In China, just the published amount of gold imports will end the year at more than double 2012’s record level; and while the COMEX reveals – in spades – that it is purely a speculative, manipulated, Cartel PAPER tool, the Shanghai Exchange is rapidly rising to prominence as the world’s leading PHYSICAL market. In our view, it won’t be long before “price discovery” is nearly entirely made in China; and frankly, 2014 may well signal its coming out party. Can you imagine waking up each day to NOT the typical 2:15 AM smashes, but inexorably higher prices? Well get used to the thought, as it’s no doubt coming.
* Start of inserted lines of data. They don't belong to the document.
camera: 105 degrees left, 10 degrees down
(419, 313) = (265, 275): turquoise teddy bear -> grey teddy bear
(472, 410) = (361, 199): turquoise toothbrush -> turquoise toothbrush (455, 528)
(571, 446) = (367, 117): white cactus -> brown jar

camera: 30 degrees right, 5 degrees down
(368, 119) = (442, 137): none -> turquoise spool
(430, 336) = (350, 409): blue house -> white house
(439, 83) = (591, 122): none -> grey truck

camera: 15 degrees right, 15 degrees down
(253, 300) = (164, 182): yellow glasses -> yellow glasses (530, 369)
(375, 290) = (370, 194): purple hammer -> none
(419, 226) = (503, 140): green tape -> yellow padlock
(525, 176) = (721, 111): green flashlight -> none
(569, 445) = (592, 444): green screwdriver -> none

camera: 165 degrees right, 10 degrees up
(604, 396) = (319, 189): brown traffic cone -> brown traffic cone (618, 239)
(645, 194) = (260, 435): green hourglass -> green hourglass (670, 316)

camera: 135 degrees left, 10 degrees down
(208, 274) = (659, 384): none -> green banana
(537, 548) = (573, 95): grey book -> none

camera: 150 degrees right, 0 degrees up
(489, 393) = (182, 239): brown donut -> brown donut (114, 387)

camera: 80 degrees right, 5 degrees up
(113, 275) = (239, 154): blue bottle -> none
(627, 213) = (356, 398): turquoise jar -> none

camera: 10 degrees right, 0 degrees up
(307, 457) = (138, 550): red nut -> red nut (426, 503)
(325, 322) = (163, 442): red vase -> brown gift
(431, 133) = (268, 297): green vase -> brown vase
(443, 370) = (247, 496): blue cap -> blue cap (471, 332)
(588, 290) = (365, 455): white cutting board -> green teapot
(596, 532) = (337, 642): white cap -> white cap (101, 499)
As an article from Zero Hedge notes, “gold fever” – or better put, fiat currency fears – are spreading like wildfire; and following this week’s BOMBSHELL news that the Bundesbank has only repatriated 37 of the 700 tonnes of gold demanded a year ago from the Fed and the Bank of France, such realization of the utter emptiness of Western vaults may well go “viral” a lot sooner than anticipated. Yes, record physical demand has been offset this year by unprecedented naked shorting; yielding gold and silver prices well below the cost of production, and thus, the likelihood of massive supply shortages in the coming years. Not to mention, record low Western precious metal sentiment; which we assure you, can’t last much longer.
We hope you enjoy your holidays to the fullest; but at the same time, gird up for the likely horrific ramifications of the hyperinflationary, global monster the Fed, BOJ, ECB, and other major central banks have created. “Rome is burning” – perhaps, literally – and for this likely brief, historic moment, nary an intellect appears to be stirring.